Incident documentation/2018-04-10 Deleting a page on enwiki
An alter table running on the archive table on the English Wikipedia master database server caused deletion of pages to fail for en.wikipedia.org for ~40 minutes.
It was originally reported at: task T191875 According to logtash 85 errors happened during that time
Timeline (IN UTC)
- 5:20 an ALTER table on enwiki master (db1052) on the externallinks table was started
- 8:20 an ALTER table on enwiki master (db1052) on the archive table was started
- 8:30 Some errors pop in the error log: https://logstash.wikimedia.org/goto/becc429ddb975af71624b66402c3f6bb
Example of a failure:
Read timeout is reached (10.64.16.77) INSERT INTO archive (ar_namespace,ar_title,ar_timestamp,ar_minor_edit,ar_rev_id,ar_parent_id,ar_text_id,ar_text,ar_flags,ar_len,ar_page_id,ar_deleted,ar_sha1,ar_comment,ar_comment_id,ar_user,ar_user_text,ar_content_model,ar_content_format) VALUES ('14','Articles_needing_sections_from_August_2015','xx','0','xx','0','xx',,,'xx','xx','0','xx','Creating monthly dated maintenance category for current month','xx','xx','xx',NULL,NULL)
- 9:19: Alter table finished and errors are gone
- 9:22 it is confirmed that everything works again at: task T191875#4119589
A total of 85 errors happened between 08:20 and 09:19
The following ALTER table caused issues on db1052 (enwiki master) when deleting (and probably when moving) a page but not on the other 6 masters it was executed before: SET SESSION innodb_lock_wait_timeout=1; SET SESSION lock_wait_timeout=30; ALTER TABLE archive MODIFY COLUMN ar_text mediumblob NULL, MODIFY COLUMN ar_flags tinyblob NULL;
There were a total of 85 errors during the time of the incident.
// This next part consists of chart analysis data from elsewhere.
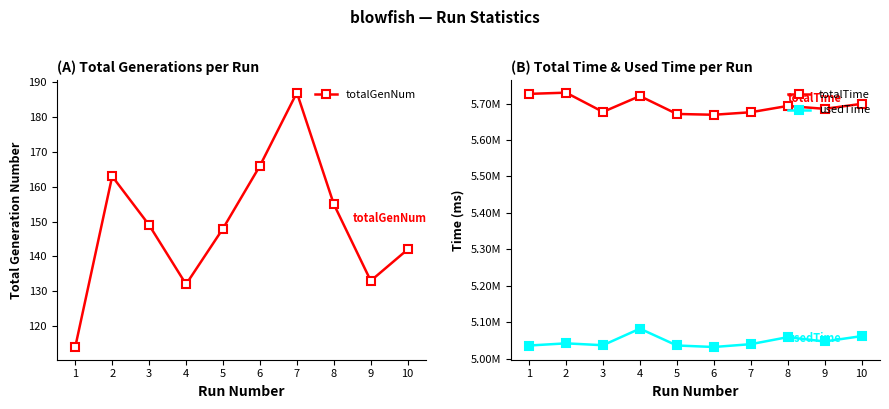

Which series changed the most between 8 and 9?

usedTime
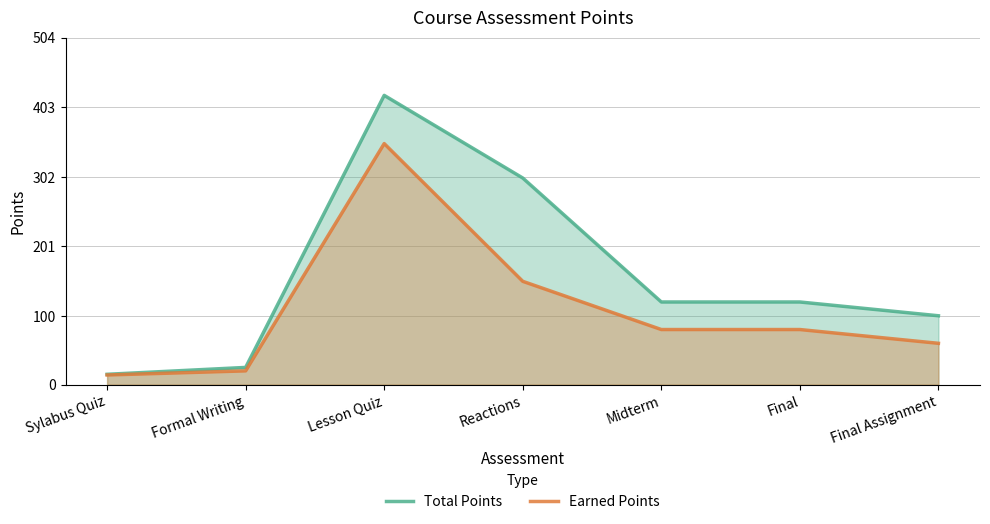

True or false: Total Points has more than 2 points higher than both neighbors.

False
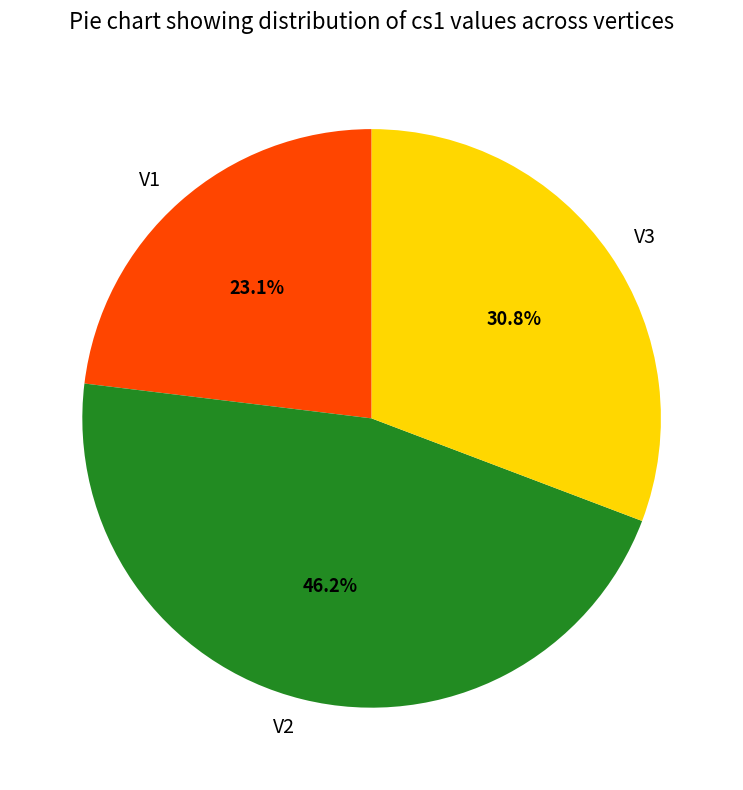

To the nearest percent, what is the average slice percentage?

33%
It was also noticed that the master had ongoing queries (task T191875#4119715) for the archive table, that might have also contributed to this issue. Whether it is the cause or the consequence is still unknown.
As described at: task T191875#4119820 this ALTER is fully online (and has not caused issues anywhere else)
We are still investigating why this has been caused, but so far everything looks like a race condition.
The following task has also been created to try to check if the new queries may be creating additional contention (although it is not yet clear this is the root/only cause of the incident)
- Reduce locking contention on deletion of pages (phab:T191892)